An Inconvenient Truth, the Sequel: Speaking Truth to Power - much less about the science than the first one (which was really a sort of rock concert tour movie of the presentation). More about the politics leading up to Paris COP 21 -- the scene where they take the Metro to get out of a traffic jam... Some scenes, such as meeting public officials in Miami, were quite interesting. I found it to be quite moving, on the whole.
http://www.pbs.org/the-farthest/home/
The Farthest - will be a PBS documentary as well. About the Voyager Space Probes, Voyager I is the first man made object to leave the solar system and the solid gold LP it carries with the voices and music of humanity will likely be the last thing to survive us in the Cosmos. The Voyager probes bracket my adult life, and in particular I find the clips of Carl Sagan, who was instrumental in getting the record put on the craft, to be touching -- Sagan died not long after the Voyager reports from Uranus, I believe. There's that sense of loss, of someone one has known, who is no more, a shining beacon in the darkness, extinguished.
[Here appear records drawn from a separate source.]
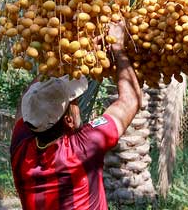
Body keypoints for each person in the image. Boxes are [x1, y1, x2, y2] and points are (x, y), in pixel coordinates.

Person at [10, 20, 142, 210]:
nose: (78, 103)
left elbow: (32, 98)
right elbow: (130, 101)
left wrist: (66, 54)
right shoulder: (82, 149)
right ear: (69, 120)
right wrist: (118, 48)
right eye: (74, 102)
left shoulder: (21, 148)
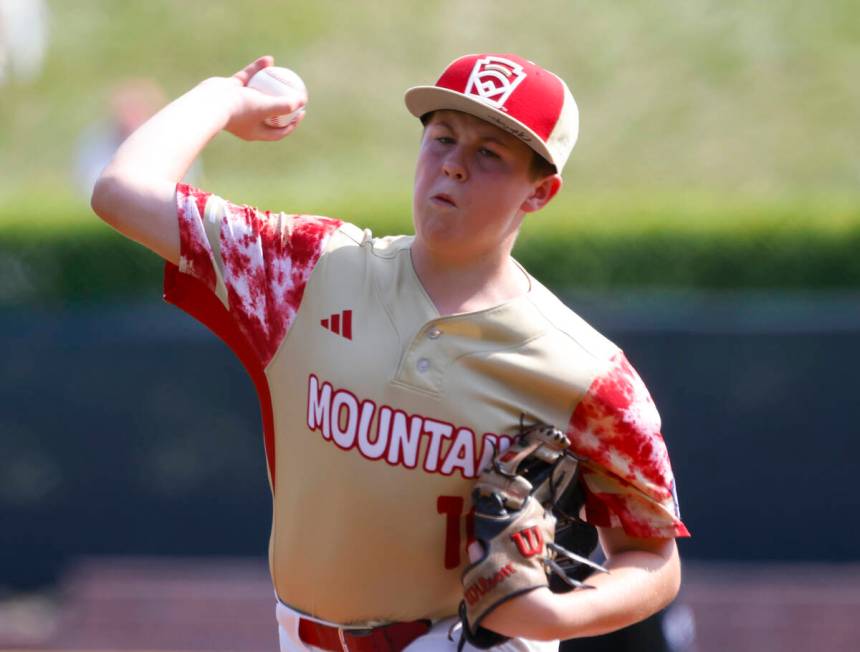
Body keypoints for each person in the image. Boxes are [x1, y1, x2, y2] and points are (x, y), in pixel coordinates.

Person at [91, 53, 690, 651]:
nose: (453, 166)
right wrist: (222, 98)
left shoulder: (588, 372)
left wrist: (558, 618)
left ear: (541, 192)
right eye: (443, 137)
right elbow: (122, 192)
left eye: (489, 154)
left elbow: (653, 557)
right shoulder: (309, 270)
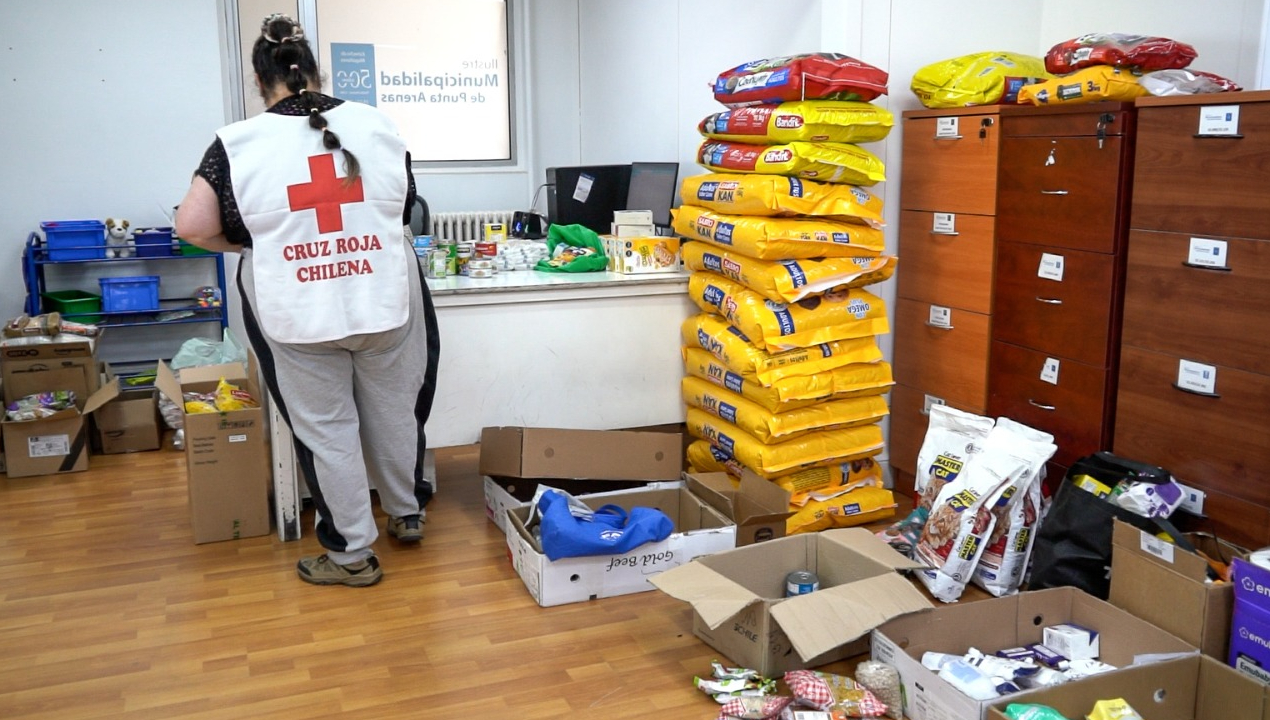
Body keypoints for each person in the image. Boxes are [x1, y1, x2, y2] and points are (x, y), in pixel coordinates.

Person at [175, 13, 440, 587]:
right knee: (396, 411)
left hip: (295, 309)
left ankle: (351, 554)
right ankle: (406, 512)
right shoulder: (376, 124)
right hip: (383, 294)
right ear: (316, 70)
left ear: (258, 80)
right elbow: (404, 206)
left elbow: (191, 225)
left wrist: (251, 244)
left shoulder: (235, 144)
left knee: (327, 430)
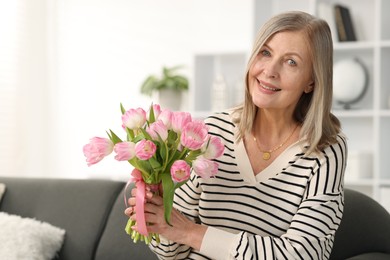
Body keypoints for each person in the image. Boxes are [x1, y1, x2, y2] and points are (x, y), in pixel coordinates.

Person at [125, 11, 347, 259]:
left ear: (312, 81)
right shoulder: (213, 131)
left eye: (291, 62)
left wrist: (191, 232)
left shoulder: (326, 149)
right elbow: (171, 252)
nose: (269, 71)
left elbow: (304, 254)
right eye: (265, 53)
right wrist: (158, 215)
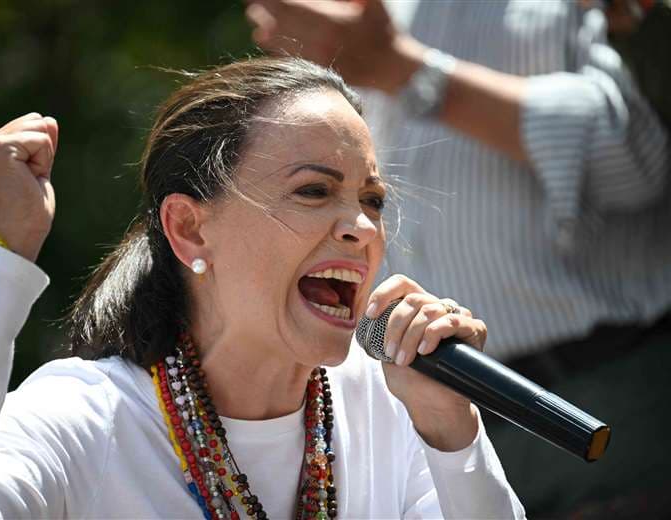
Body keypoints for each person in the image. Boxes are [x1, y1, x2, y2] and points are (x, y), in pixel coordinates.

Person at [0, 58, 524, 519]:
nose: (362, 228)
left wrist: (452, 431)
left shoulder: (392, 406)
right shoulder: (83, 419)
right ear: (189, 228)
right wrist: (5, 261)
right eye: (314, 190)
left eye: (372, 200)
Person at [243, 0, 671, 515]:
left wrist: (402, 69)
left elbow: (637, 167)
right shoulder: (368, 13)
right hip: (432, 425)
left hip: (596, 403)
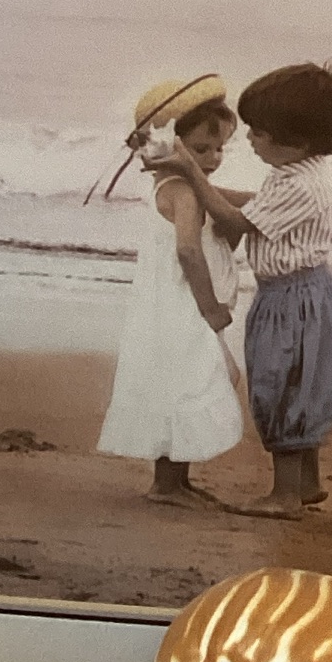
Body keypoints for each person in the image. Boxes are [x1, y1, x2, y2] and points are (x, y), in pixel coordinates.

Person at [148, 61, 332, 518]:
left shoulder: (300, 185)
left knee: (282, 385)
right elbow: (257, 204)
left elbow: (237, 221)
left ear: (295, 141)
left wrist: (191, 172)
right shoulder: (299, 173)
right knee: (303, 382)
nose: (249, 139)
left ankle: (285, 495)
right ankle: (307, 483)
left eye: (259, 132)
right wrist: (192, 179)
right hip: (307, 294)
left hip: (291, 299)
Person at [97, 74, 246, 505]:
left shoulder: (179, 184)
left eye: (220, 149)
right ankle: (166, 483)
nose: (213, 159)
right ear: (172, 144)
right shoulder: (183, 192)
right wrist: (210, 306)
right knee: (197, 380)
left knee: (190, 378)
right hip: (186, 302)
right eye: (201, 150)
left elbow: (231, 199)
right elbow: (188, 250)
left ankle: (176, 478)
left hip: (172, 302)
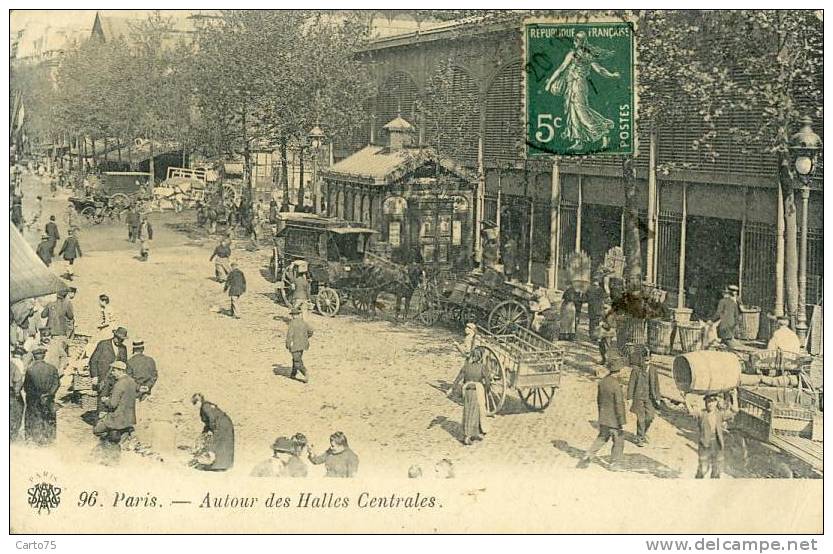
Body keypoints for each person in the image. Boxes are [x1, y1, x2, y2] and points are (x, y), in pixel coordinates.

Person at [545, 30, 621, 151]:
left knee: (581, 111)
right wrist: (611, 75)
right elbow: (562, 69)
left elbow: (599, 69)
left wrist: (611, 75)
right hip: (572, 85)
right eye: (575, 40)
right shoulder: (578, 54)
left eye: (576, 40)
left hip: (579, 85)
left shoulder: (582, 55)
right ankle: (578, 141)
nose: (575, 42)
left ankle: (603, 132)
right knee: (573, 111)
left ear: (579, 41)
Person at [577, 363, 626, 470]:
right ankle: (615, 463)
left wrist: (601, 415)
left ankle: (588, 455)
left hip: (604, 417)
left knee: (602, 438)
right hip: (614, 420)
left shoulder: (602, 382)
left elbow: (599, 400)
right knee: (619, 440)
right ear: (618, 372)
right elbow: (619, 404)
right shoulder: (616, 385)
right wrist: (621, 420)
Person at [690, 393, 738, 479]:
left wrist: (734, 396)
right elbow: (691, 411)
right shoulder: (702, 414)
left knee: (716, 471)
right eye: (708, 402)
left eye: (712, 401)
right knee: (703, 469)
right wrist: (686, 399)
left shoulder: (720, 414)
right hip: (705, 445)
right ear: (705, 403)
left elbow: (735, 410)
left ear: (716, 402)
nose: (710, 404)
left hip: (717, 444)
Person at [23, 346, 60, 446]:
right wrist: (49, 394)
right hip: (48, 398)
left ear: (34, 357)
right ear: (44, 356)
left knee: (34, 418)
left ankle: (34, 439)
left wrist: (36, 396)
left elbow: (26, 387)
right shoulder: (52, 368)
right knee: (49, 417)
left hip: (34, 399)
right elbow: (56, 384)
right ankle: (49, 439)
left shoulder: (30, 370)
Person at [93, 361, 137, 444]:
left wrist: (105, 400)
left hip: (117, 418)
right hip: (129, 418)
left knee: (96, 430)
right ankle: (126, 432)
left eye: (114, 370)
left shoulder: (119, 384)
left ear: (121, 371)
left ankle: (113, 436)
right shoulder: (132, 381)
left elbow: (112, 404)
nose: (112, 373)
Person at [88, 327, 129, 414]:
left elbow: (124, 364)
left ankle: (111, 423)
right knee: (102, 400)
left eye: (122, 340)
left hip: (116, 380)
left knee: (114, 401)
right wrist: (94, 376)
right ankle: (100, 423)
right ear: (114, 335)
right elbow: (93, 360)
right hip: (104, 378)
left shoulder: (123, 348)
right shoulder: (103, 344)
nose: (120, 341)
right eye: (118, 338)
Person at [626, 346, 662, 446]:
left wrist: (658, 398)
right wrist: (629, 398)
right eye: (644, 360)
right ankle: (640, 438)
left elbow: (656, 385)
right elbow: (631, 384)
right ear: (641, 359)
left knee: (650, 416)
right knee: (641, 418)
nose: (646, 363)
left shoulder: (654, 370)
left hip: (649, 398)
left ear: (651, 359)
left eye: (648, 360)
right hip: (638, 398)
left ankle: (642, 433)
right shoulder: (636, 370)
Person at [191, 393, 235, 471]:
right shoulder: (206, 406)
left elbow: (211, 418)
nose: (195, 406)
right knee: (222, 444)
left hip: (222, 425)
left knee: (219, 444)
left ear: (198, 402)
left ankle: (219, 466)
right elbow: (208, 422)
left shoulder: (205, 407)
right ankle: (221, 465)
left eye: (195, 403)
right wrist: (204, 432)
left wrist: (211, 430)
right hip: (224, 424)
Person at [455, 348, 490, 445]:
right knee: (476, 412)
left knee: (467, 411)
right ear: (480, 358)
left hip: (467, 391)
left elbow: (458, 379)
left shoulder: (466, 367)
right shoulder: (482, 367)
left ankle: (472, 433)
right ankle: (469, 436)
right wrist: (487, 389)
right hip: (477, 391)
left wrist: (454, 390)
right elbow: (487, 381)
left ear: (472, 357)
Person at [286, 306, 314, 383]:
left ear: (292, 315)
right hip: (303, 345)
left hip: (295, 345)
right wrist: (305, 338)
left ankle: (305, 373)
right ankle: (293, 374)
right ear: (298, 314)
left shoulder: (292, 323)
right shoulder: (303, 322)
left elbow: (289, 335)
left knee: (297, 361)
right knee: (297, 358)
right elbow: (311, 331)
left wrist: (288, 345)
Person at [10, 346, 27, 441]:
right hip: (12, 391)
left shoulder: (12, 362)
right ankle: (13, 433)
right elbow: (18, 379)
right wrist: (17, 392)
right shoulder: (17, 364)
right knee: (17, 410)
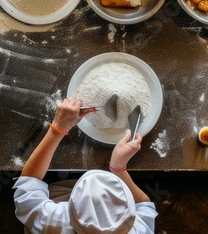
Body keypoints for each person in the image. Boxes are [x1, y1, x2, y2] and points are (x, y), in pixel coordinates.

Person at [13, 97, 157, 233]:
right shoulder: (137, 231)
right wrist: (118, 168)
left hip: (59, 190)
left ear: (71, 214)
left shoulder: (52, 223)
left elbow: (28, 183)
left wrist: (57, 128)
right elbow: (145, 205)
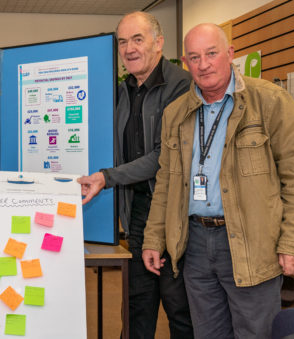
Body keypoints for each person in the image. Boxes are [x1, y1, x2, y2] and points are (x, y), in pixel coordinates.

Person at [142, 23, 294, 338]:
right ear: (185, 62)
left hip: (252, 242)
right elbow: (166, 184)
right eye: (194, 57)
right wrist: (154, 239)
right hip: (194, 244)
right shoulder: (176, 113)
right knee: (207, 333)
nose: (204, 64)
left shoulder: (270, 101)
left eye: (211, 53)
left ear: (230, 54)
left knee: (256, 332)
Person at [78, 11, 193, 338]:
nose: (129, 49)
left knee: (179, 310)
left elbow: (164, 157)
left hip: (175, 219)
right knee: (135, 309)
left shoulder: (181, 86)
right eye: (123, 42)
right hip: (137, 216)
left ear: (159, 43)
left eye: (137, 39)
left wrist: (105, 177)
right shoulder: (121, 91)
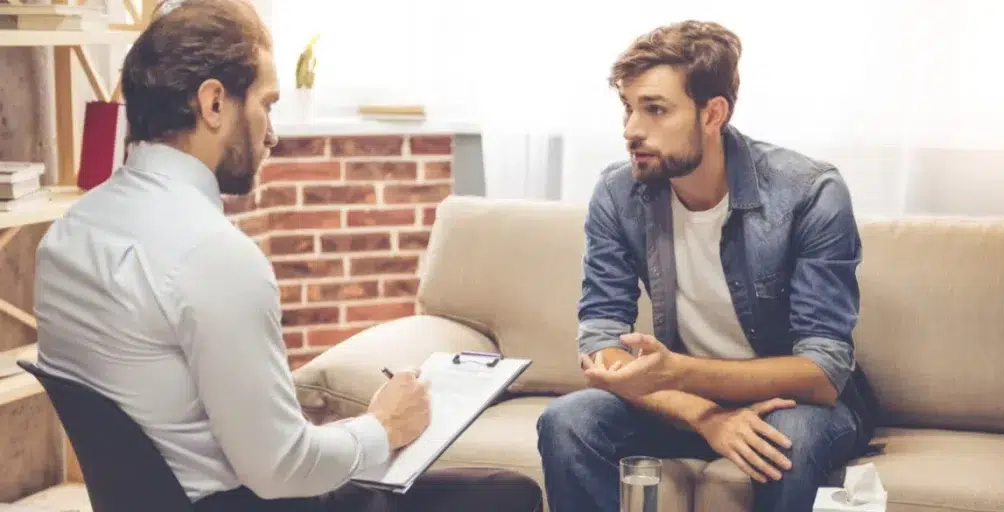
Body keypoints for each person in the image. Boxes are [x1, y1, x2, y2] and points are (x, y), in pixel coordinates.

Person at [32, 1, 542, 511]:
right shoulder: (213, 256)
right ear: (213, 104)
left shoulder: (66, 236)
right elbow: (280, 470)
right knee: (506, 494)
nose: (272, 133)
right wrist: (384, 427)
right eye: (267, 105)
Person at [536, 20, 879, 512]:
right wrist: (703, 415)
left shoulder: (810, 192)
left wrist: (676, 371)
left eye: (655, 109)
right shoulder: (617, 193)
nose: (632, 130)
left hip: (795, 405)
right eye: (629, 108)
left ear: (712, 113)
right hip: (679, 400)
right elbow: (600, 342)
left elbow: (823, 371)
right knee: (568, 420)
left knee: (790, 436)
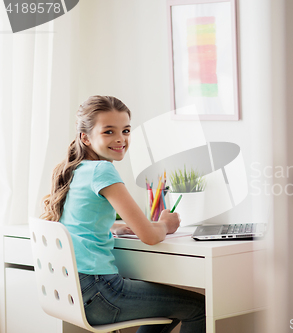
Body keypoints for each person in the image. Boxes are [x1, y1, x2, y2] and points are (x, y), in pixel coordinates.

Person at [40, 95, 206, 333]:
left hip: (75, 290)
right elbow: (149, 236)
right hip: (99, 292)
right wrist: (166, 224)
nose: (120, 139)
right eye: (109, 132)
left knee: (166, 307)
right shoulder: (102, 170)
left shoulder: (75, 169)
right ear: (85, 137)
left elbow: (78, 221)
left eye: (126, 130)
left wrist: (109, 226)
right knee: (198, 307)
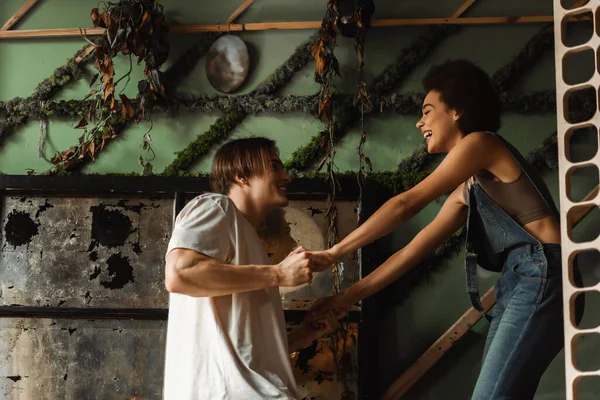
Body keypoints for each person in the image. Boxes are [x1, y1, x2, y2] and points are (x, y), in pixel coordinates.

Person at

Wonder Woman, which I enjoyed as a better class of superhero movie (OK, low bar
). For me, the scene in which her advance across No Man's Land is seen from the perspective of the German Machine Gun crew-- that's not a perspective often shown in Hollywood's depictions of war. You could feel how baffling and frightening it must have been. Gal Godot was an appropriate choice for Wonder Woman-- possessing the right degree of physicality (she was actually pregnant for some of the retakes, which were shot green screen), foreignness and humour. The English comedienne (Lucy Davis) who plays Eta Candy deserved a bigger part
. And Danny Huston as the villainous Ludendorf is just perfect -- his brooding, hulking presence (with the obligatory bad guy German accent).